Ivanti EPMM Zero-Day Exploited in the Wild—CISA Sets May 10 Deadline
CVE-2026-6973 lets attackers achieve RCE on Ivanti Endpoint Manager Mobile with admin credentials. CISA added it to KEV with a two-day patch deadline for federal agencies.
Ivanti has disclosed a high-severity vulnerability in its Endpoint Manager Mobile (EPMM) product that attackers are already exploiting in targeted attacks. The flaw, tracked as CVE-2026-6973, carries a CVSS score of 7.2 and enables remote code execution for authenticated administrators.
The U.S. Cybersecurity and Infrastructure Security Agency (CISA) moved quickly, adding CVE-2026-6973 to its Known Exploited Vulnerabilities catalog on May 7 and setting a remediation deadline of May 10, 2026—giving federal agencies just three days to patch.
What Makes This Dangerous
The vulnerability stems from improper input validation in EPMM versions before 12.6.1.1, 12.7.0.1, and 12.8.0.1. While successful exploitation requires administrative credentials, that's cold comfort for organizations where admin accounts have already been compromised through phishing or credential stuffing.
Ivanti confirmed "a very limited number of customers" have been hit but declined to share details about the attackers or their objectives.
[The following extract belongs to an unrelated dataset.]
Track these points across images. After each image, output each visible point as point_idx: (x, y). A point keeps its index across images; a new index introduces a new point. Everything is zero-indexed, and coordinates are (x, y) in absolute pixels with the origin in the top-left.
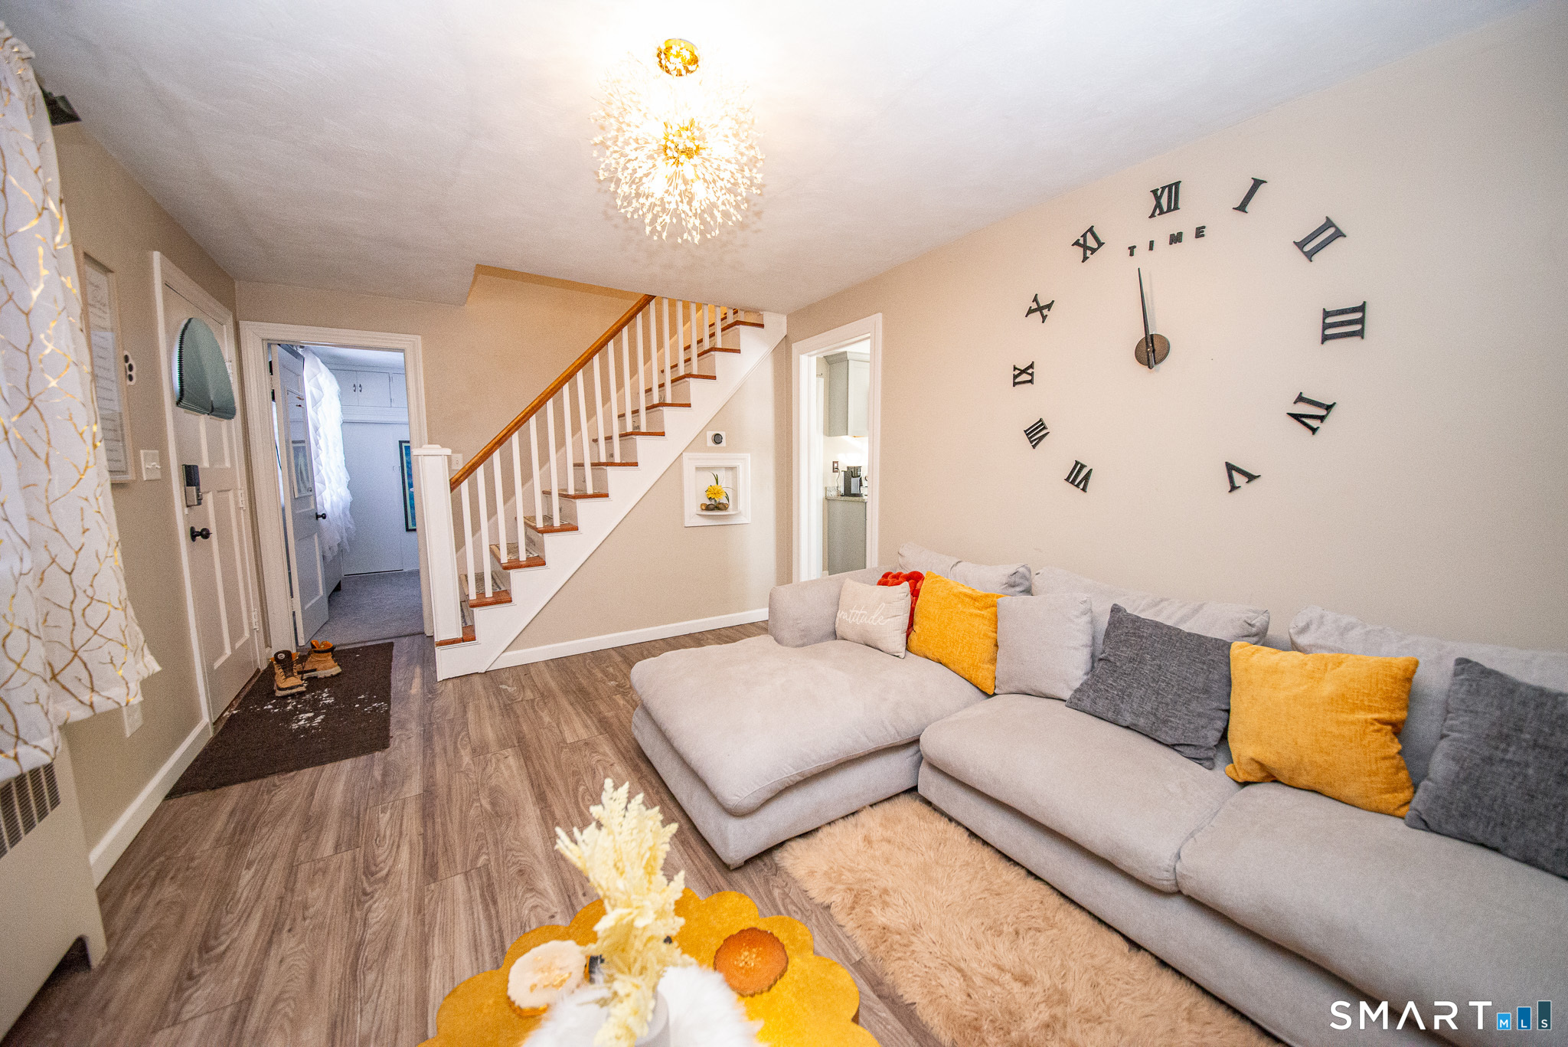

The company hasn't attributed the exploitation to any specific threat group.
The Credential Rotation Factor
Here's where prior incident response pays off: organizations that rotated credentials following January's CVE-2026-1281 and CVE-2026-1340 disclosures have substantially reduced their exposure. Attackers relying on previously stolen admin credentials would find them useless.
But if you skipped that step—or if your admin credentials were compromised more recently—you're in the crosshairs.
Four More EPMM Flaws Patched
Ivanti simultaneously fixed four additional high-severity vulnerabilities in EPMM:
- CVE-2026-5786 (CVSS 8.9) - Enables attackers to gain admin access
- CVE-2026-5787 (CVSS 8.2) - Allows impersonation of registered Sentry hosts to obtain CA-signed client certificates
- CVE-2026-5788 (CVSS 7.5) - Permits invocation of arbitrary methods
- CVE-2026-7821 (CVSS 7.0) - Exposes access to restricted information
Ivanti says there's no evidence these four are being exploited in the wild—yet.
Only On-Premises Deployments Affected
The silver lining: this batch of vulnerabilities only affects on-premises EPMM installations. Ivanti Neurons for MDM (the cloud-based offering), Ivanti EPM, Ivanti Sentry, and other products remain unaffected.
This pattern mirrors what we've seen with other Palo Alto zero-days and similar enterprise software—on-prem deployments consistently lag in patching, making them attractive targets for both opportunistic and targeted attacks.
Why This Matters
Ivanti products have been under sustained pressure from attackers over the past two years. The company's VPN appliances, cloud services, and now mobile device management platforms have all seen active exploitation of zero-days. For organizations running EPMM on-premises, this should trigger an immediate patching cycle.
The two-day CISA deadline is unusually aggressive, reflecting the agency's assessment that exploitation will scale rapidly. Mobile device management platforms are particularly sensitive targets—they hold the keys to every enrolled device in your organization.
Recommended Actions
- Patch immediately - Upgrade to EPMM versions 12.6.1.1, 12.7.0.1, or 12.8.0.1
- Rotate admin credentials - If you haven't done so since January, now is the time
- Audit admin account activity - Look for anomalous logins or configuration changes
- Review MDM enrollment logs - Check for unauthorized device enrollments
- Monitor for IOCs - Watch for unusual outbound connections from EPMM servers
Organizations still running legacy mobile device management platforms should consider this another data point in the migration decision. Cloud-based MDM eliminates the patching burden—and the exposure window—that makes on-prem deployments attractive targets.